Admission through the emergency services also indicates that: patients and their families are more often reserved and delay in asking for help due to several reasons (denial of problems, fear, minimization of the problems, stigma associated with the condition, etc.) until reaching the point when the intensity of the mental symptoms causes an emergency admission; also family doctors that patients have already addressed to may be reluctant to seek professional help for their patients for reasons such as: negative experience with mental health services, lack of information/knowledge regarding specialized mental health services and how to access them, fear of offending families through referring to mental health services (17).

DISCUSSIONS
The results we obtain show through analyzed parameters that persistent delusional disorders are nosological entities that can be defined from the onset, in most of the cases.
It should be noticed that an onset diagnosis of practically has “swallowed” paranoia and paraphrenia diagnosis, and at present many psychiatrists still frame within this diagnosis most of the cases with persistent delusional disorder ( F 22, ICD 10 WHO) (2), has been only in a single case. This comes to our attention the fact that the confusion with paranoid schizophrenia can be avoided with greater attention by psychiatrists, who must not remain ignorant of these nosological entities.
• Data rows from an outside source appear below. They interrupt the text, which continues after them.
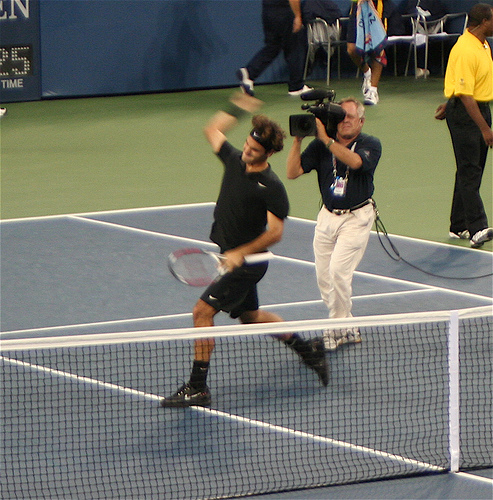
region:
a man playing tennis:
[154, 92, 331, 407]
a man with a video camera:
[283, 86, 380, 354]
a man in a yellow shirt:
[441, 2, 491, 247]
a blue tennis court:
[0, 202, 491, 497]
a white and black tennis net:
[2, 308, 489, 497]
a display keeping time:
[0, 42, 35, 92]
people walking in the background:
[238, 0, 392, 109]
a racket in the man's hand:
[168, 246, 272, 286]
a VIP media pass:
[330, 175, 346, 199]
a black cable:
[375, 204, 491, 280]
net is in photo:
[1, 300, 491, 497]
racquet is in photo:
[165, 246, 281, 287]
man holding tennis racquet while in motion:
[158, 87, 337, 427]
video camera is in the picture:
[280, 84, 347, 152]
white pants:
[311, 198, 380, 312]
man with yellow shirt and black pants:
[432, 1, 489, 247]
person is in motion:
[224, 0, 316, 98]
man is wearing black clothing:
[155, 87, 328, 418]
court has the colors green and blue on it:
[6, 102, 491, 497]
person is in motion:
[327, 0, 390, 113]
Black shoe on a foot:
[141, 354, 248, 445]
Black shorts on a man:
[194, 247, 287, 317]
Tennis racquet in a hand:
[152, 232, 318, 295]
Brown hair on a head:
[221, 108, 307, 189]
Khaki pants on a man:
[301, 195, 387, 332]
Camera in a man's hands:
[270, 70, 341, 161]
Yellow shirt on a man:
[440, 20, 491, 122]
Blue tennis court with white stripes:
[34, 196, 163, 276]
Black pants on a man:
[247, 6, 332, 89]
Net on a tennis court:
[71, 313, 393, 498]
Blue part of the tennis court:
[54, 252, 87, 287]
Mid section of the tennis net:
[158, 386, 229, 423]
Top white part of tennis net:
[172, 316, 325, 335]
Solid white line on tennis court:
[105, 219, 166, 244]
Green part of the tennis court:
[133, 106, 166, 141]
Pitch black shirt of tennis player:
[226, 174, 254, 219]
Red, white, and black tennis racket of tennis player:
[165, 245, 220, 285]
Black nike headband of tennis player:
[248, 122, 270, 150]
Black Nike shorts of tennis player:
[203, 278, 264, 308]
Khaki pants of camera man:
[317, 234, 357, 302]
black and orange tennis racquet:
[157, 242, 228, 287]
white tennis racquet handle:
[241, 247, 279, 263]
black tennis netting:
[374, 333, 442, 442]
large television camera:
[283, 85, 345, 142]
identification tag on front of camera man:
[329, 173, 350, 194]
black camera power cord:
[387, 242, 489, 283]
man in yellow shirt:
[430, 0, 491, 244]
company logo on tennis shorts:
[204, 293, 223, 302]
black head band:
[247, 128, 274, 150]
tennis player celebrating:
[128, 73, 291, 399]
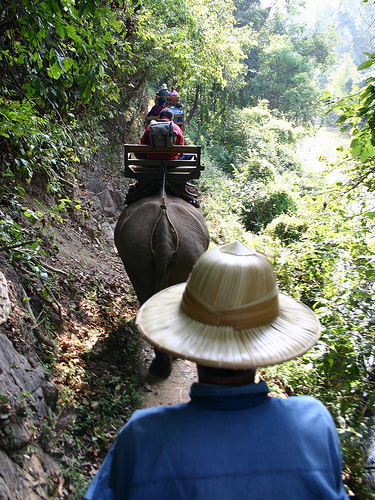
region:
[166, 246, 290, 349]
this is a hat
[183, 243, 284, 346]
the hat is brown in color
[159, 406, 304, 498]
the t shirt is blue in color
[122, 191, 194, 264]
this is an elephant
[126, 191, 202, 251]
the elephant is in front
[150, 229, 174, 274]
this is the tail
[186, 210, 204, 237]
this is the belly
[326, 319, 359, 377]
the leaves are green in color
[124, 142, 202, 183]
tis is a seat in front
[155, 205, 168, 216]
this is s arope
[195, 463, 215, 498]
part of a shirt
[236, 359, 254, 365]
edge of a hat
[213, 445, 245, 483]
part of a shirt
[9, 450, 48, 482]
part of a stone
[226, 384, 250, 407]
part of a collar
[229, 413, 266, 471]
part of a short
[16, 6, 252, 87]
these are some trees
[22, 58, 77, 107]
the leaves are green in color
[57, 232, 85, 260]
this is the ground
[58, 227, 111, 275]
the ground is sandy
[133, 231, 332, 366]
this is a hat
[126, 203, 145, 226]
the fur is grey in color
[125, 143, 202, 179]
this is a bench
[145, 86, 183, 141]
these are some people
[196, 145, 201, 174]
the bench is wooden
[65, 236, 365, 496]
Person is in the foreground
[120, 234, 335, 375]
Person is wearing a hat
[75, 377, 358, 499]
Person is wearing a blue shirt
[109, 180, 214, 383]
An elephant in the background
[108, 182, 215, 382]
A back view of an elephant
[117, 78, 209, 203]
People on top of a elephant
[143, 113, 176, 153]
Person is wearing a backpack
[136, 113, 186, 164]
Person is wearing a red shirt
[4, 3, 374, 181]
Tall trees in the background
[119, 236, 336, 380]
Straw hat is tan colored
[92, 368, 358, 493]
Man wearing a blue shirt.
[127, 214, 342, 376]
The hat is made of straw.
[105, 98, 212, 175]
Man riding on an elephant.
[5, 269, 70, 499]
Rocks along the path.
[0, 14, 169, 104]
Green foliage along the path.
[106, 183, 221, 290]
Back end of an elephant.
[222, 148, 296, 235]
Green plants in the jungle.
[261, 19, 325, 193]
Sunlight shining in the jungle.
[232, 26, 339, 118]
Green trees in the distance.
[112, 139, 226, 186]
A bench made for riding an elephant.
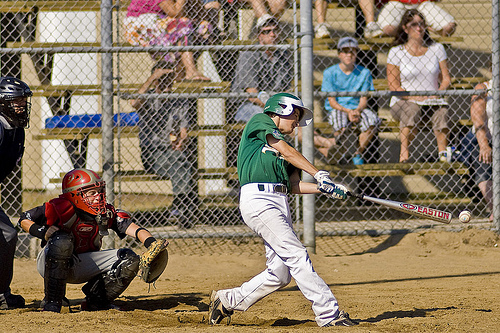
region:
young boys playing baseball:
[5, 77, 450, 325]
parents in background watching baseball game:
[5, 1, 492, 90]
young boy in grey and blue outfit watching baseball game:
[324, 38, 375, 163]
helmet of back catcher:
[62, 169, 107, 216]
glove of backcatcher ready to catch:
[142, 239, 169, 282]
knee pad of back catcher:
[115, 246, 140, 282]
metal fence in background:
[105, 0, 237, 180]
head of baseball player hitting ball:
[267, 93, 312, 130]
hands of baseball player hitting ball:
[317, 178, 348, 200]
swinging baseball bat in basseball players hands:
[352, 190, 454, 223]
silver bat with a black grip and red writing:
[347, 188, 454, 223]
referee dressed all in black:
[0, 75, 35, 312]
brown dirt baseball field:
[1, 228, 499, 330]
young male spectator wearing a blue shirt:
[319, 35, 379, 167]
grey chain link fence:
[0, 0, 499, 259]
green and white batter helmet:
[264, 92, 314, 129]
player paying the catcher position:
[17, 166, 170, 311]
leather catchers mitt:
[139, 236, 170, 285]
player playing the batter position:
[210, 90, 350, 328]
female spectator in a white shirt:
[386, 7, 456, 174]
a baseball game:
[5, 10, 495, 313]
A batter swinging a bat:
[223, 65, 472, 331]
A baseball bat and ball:
[325, 170, 480, 242]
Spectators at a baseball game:
[140, 6, 495, 105]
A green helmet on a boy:
[255, 84, 311, 134]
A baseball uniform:
[228, 89, 335, 331]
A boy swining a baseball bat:
[230, 73, 450, 320]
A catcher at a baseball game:
[19, 147, 183, 316]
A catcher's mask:
[60, 164, 113, 226]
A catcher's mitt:
[133, 228, 180, 285]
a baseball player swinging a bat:
[213, 92, 454, 324]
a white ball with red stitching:
[459, 210, 471, 222]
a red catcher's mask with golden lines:
[61, 169, 109, 217]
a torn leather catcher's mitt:
[135, 235, 172, 292]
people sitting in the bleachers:
[323, 75, 498, 173]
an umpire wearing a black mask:
[1, 78, 33, 130]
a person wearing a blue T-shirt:
[323, 75, 373, 110]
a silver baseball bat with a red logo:
[364, 193, 452, 225]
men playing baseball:
[1, 76, 474, 331]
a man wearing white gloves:
[313, 172, 347, 202]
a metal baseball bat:
[311, 168, 453, 238]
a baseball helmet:
[261, 88, 321, 130]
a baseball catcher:
[25, 157, 175, 316]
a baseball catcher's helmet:
[56, 164, 121, 221]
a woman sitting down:
[381, 2, 457, 184]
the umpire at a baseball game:
[6, 73, 45, 315]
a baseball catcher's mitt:
[128, 230, 190, 295]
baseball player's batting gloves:
[310, 166, 353, 208]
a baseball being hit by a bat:
[354, 182, 488, 242]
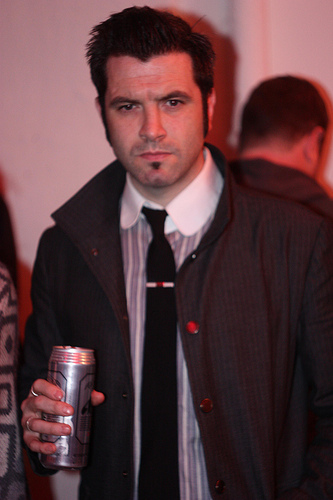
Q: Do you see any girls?
A: No, there are no girls.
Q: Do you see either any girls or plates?
A: No, there are no girls or plates.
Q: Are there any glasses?
A: No, there are no glasses.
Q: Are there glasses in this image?
A: No, there are no glasses.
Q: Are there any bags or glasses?
A: No, there are no glasses or bags.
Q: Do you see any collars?
A: Yes, there is a collar.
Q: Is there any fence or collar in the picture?
A: Yes, there is a collar.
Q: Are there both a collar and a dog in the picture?
A: No, there is a collar but no dogs.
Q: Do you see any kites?
A: No, there are no kites.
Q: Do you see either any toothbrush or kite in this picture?
A: No, there are no kites or toothbrushes.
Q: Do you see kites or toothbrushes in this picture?
A: No, there are no kites or toothbrushes.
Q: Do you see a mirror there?
A: No, there are no mirrors.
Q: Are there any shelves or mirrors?
A: No, there are no mirrors or shelves.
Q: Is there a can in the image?
A: Yes, there is a can.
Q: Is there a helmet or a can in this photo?
A: Yes, there is a can.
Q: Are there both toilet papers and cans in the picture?
A: No, there is a can but no toilet papers.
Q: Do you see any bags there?
A: No, there are no bags.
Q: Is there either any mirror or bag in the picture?
A: No, there are no bags or mirrors.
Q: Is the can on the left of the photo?
A: Yes, the can is on the left of the image.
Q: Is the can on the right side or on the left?
A: The can is on the left of the image.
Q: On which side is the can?
A: The can is on the left of the image.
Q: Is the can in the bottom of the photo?
A: Yes, the can is in the bottom of the image.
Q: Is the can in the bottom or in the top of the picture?
A: The can is in the bottom of the image.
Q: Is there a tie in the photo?
A: Yes, there is a tie.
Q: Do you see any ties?
A: Yes, there is a tie.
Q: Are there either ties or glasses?
A: Yes, there is a tie.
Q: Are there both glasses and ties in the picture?
A: No, there is a tie but no glasses.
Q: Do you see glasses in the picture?
A: No, there are no glasses.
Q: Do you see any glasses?
A: No, there are no glasses.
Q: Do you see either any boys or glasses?
A: No, there are no glasses or boys.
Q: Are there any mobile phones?
A: No, there are no mobile phones.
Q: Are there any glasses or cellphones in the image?
A: No, there are no cellphones or glasses.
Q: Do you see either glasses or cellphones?
A: No, there are no cellphones or glasses.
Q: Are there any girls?
A: No, there are no girls.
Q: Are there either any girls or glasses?
A: No, there are no girls or glasses.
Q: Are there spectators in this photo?
A: No, there are no spectators.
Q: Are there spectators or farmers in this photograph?
A: No, there are no spectators or farmers.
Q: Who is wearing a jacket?
A: The guy is wearing a jacket.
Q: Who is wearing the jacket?
A: The guy is wearing a jacket.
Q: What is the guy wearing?
A: The guy is wearing a jacket.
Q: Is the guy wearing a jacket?
A: Yes, the guy is wearing a jacket.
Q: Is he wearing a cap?
A: No, the guy is wearing a jacket.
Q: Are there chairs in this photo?
A: No, there are no chairs.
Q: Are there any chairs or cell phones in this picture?
A: No, there are no chairs or cell phones.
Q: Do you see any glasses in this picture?
A: No, there are no glasses.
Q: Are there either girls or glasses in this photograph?
A: No, there are no glasses or girls.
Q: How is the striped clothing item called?
A: The clothing item is a shirt.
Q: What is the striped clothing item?
A: The clothing item is a shirt.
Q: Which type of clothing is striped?
A: The clothing is a shirt.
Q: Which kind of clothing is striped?
A: The clothing is a shirt.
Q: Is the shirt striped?
A: Yes, the shirt is striped.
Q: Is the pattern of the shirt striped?
A: Yes, the shirt is striped.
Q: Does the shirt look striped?
A: Yes, the shirt is striped.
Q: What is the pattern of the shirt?
A: The shirt is striped.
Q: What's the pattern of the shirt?
A: The shirt is striped.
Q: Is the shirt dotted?
A: No, the shirt is striped.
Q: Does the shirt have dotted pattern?
A: No, the shirt is striped.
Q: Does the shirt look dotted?
A: No, the shirt is striped.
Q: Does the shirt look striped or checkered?
A: The shirt is striped.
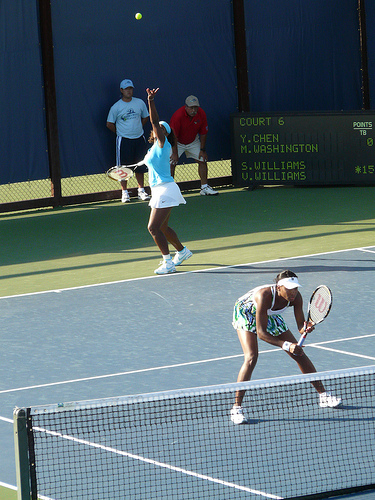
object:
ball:
[133, 11, 142, 22]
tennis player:
[141, 86, 193, 275]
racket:
[295, 284, 332, 346]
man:
[105, 79, 149, 204]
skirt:
[146, 181, 187, 210]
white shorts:
[176, 135, 206, 161]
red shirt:
[165, 107, 209, 146]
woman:
[229, 269, 342, 426]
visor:
[281, 279, 304, 291]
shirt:
[142, 133, 176, 188]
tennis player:
[228, 268, 342, 426]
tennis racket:
[105, 158, 143, 182]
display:
[231, 115, 374, 188]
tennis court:
[0, 0, 374, 499]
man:
[169, 94, 219, 196]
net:
[11, 362, 374, 499]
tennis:
[0, 0, 374, 499]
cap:
[183, 94, 199, 110]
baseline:
[0, 244, 374, 300]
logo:
[314, 291, 327, 314]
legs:
[146, 204, 170, 261]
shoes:
[152, 258, 177, 275]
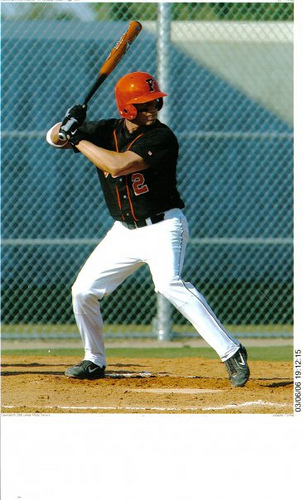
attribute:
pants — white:
[81, 237, 261, 385]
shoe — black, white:
[225, 341, 247, 386]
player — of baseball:
[46, 20, 253, 387]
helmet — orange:
[116, 67, 165, 117]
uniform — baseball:
[69, 120, 185, 218]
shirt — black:
[88, 117, 205, 224]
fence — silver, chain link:
[1, 0, 294, 338]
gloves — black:
[52, 97, 92, 154]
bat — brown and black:
[56, 19, 146, 139]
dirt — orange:
[106, 355, 222, 411]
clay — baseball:
[11, 378, 292, 419]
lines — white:
[31, 400, 288, 417]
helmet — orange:
[91, 66, 195, 118]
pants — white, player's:
[71, 207, 240, 368]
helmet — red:
[109, 72, 165, 120]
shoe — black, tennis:
[218, 342, 251, 387]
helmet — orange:
[90, 68, 173, 110]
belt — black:
[109, 212, 168, 228]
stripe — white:
[6, 398, 293, 410]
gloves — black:
[56, 98, 88, 147]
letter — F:
[143, 76, 158, 91]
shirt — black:
[74, 113, 190, 224]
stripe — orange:
[106, 127, 139, 211]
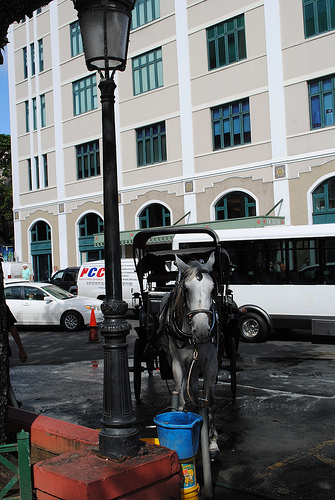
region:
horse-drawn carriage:
[134, 228, 237, 451]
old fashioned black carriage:
[134, 231, 237, 399]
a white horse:
[169, 254, 218, 454]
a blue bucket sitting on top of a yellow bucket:
[155, 409, 202, 455]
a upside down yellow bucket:
[177, 461, 199, 499]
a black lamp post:
[74, 4, 145, 455]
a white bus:
[174, 224, 332, 338]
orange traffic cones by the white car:
[87, 309, 100, 342]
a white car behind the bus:
[3, 282, 101, 326]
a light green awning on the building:
[93, 215, 283, 243]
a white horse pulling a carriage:
[129, 218, 252, 463]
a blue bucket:
[151, 403, 209, 460]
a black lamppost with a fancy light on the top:
[60, 0, 147, 473]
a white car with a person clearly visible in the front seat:
[1, 273, 109, 332]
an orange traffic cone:
[84, 305, 99, 327]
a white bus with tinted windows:
[169, 219, 333, 347]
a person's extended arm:
[0, 298, 31, 367]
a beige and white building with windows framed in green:
[0, 0, 334, 286]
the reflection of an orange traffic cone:
[85, 341, 100, 369]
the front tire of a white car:
[57, 306, 83, 333]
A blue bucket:
[141, 395, 218, 452]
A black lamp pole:
[77, 3, 137, 452]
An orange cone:
[81, 305, 104, 330]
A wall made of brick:
[29, 409, 190, 495]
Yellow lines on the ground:
[253, 423, 333, 482]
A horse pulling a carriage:
[156, 254, 241, 455]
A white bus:
[220, 215, 333, 345]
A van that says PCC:
[74, 255, 105, 283]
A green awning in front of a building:
[85, 215, 284, 244]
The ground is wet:
[239, 344, 302, 389]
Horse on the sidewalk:
[151, 251, 234, 455]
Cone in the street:
[82, 306, 100, 330]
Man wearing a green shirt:
[17, 261, 33, 280]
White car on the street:
[1, 275, 105, 337]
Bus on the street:
[167, 220, 334, 350]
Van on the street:
[76, 252, 147, 314]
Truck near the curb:
[43, 263, 85, 293]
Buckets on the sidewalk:
[137, 400, 211, 498]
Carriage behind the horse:
[125, 225, 243, 403]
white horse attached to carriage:
[131, 228, 242, 423]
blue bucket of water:
[155, 409, 204, 457]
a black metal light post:
[71, 0, 141, 455]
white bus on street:
[171, 224, 332, 340]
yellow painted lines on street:
[254, 433, 328, 486]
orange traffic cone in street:
[84, 307, 101, 345]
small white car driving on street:
[0, 279, 100, 327]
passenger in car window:
[24, 289, 41, 298]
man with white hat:
[19, 263, 31, 281]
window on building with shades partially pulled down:
[206, 102, 254, 154]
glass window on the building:
[136, 139, 143, 163]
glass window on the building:
[142, 137, 150, 161]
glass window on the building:
[150, 134, 156, 159]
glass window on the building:
[157, 131, 163, 156]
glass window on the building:
[210, 117, 217, 144]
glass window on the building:
[229, 114, 236, 140]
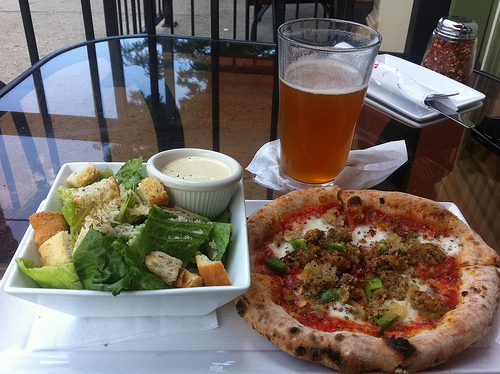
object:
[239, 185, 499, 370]
pizza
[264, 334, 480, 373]
crust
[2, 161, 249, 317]
bowl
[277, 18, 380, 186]
glass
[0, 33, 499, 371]
table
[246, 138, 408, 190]
napkin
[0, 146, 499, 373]
meal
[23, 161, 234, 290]
salad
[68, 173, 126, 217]
croutons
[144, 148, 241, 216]
bowl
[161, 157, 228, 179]
dressing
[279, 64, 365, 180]
beverage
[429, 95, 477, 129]
silverwarre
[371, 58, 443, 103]
napkin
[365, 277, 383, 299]
pepper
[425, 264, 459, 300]
sauce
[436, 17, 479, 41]
lid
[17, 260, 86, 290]
lettuce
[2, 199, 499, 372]
plate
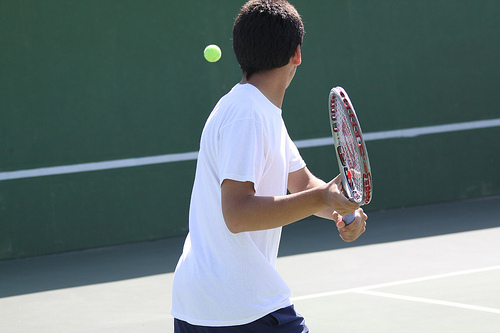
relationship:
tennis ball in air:
[201, 40, 226, 64] [8, 8, 498, 325]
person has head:
[166, 4, 377, 332] [228, 0, 310, 81]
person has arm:
[166, 4, 377, 332] [222, 101, 329, 243]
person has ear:
[166, 4, 377, 332] [294, 41, 307, 70]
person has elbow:
[166, 4, 377, 332] [225, 192, 255, 238]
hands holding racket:
[326, 168, 367, 241] [327, 83, 374, 228]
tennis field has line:
[3, 184, 500, 327] [2, 109, 500, 184]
This signal was drawn by some psychiatrists concerned about this area of psychopathology (especially Munro) (4).
Also in this regard and for a clearer definition of these entities, a more detailed description of these cases is required, as well as conducting clinical and evolutional prospective longitudinal studies.
Age of onset is not a a diagnosis criteria or of differentiation within psychosis, although it is known that schizophrenia has been described as occuring in younger ages as compared with other psychoses. Most of the descriptions and of the studies have noted, however, that paranoia, paraphrenia and now the current delusional disorders occur at an older age than schizophrenia, namely in mature adult and third age persons, which is also relevant in the present paper.
In addition, the concept of DUP, a relatively new concept introduced in psychiatry, has a long time been present in some studies (6, 16), without however the use of this term. Although, this feature has been developed in connection with the first episode of psychosis and it must be analyzed in future studies related to persistend delusional disorders.
Separation of these conditions from schizofrenia is unquestionable, however its relationship with other paranoid spectrum disorders it is yet to be defined and this is acheivable only though studies dedicated to these disorders that are still globally marginalized.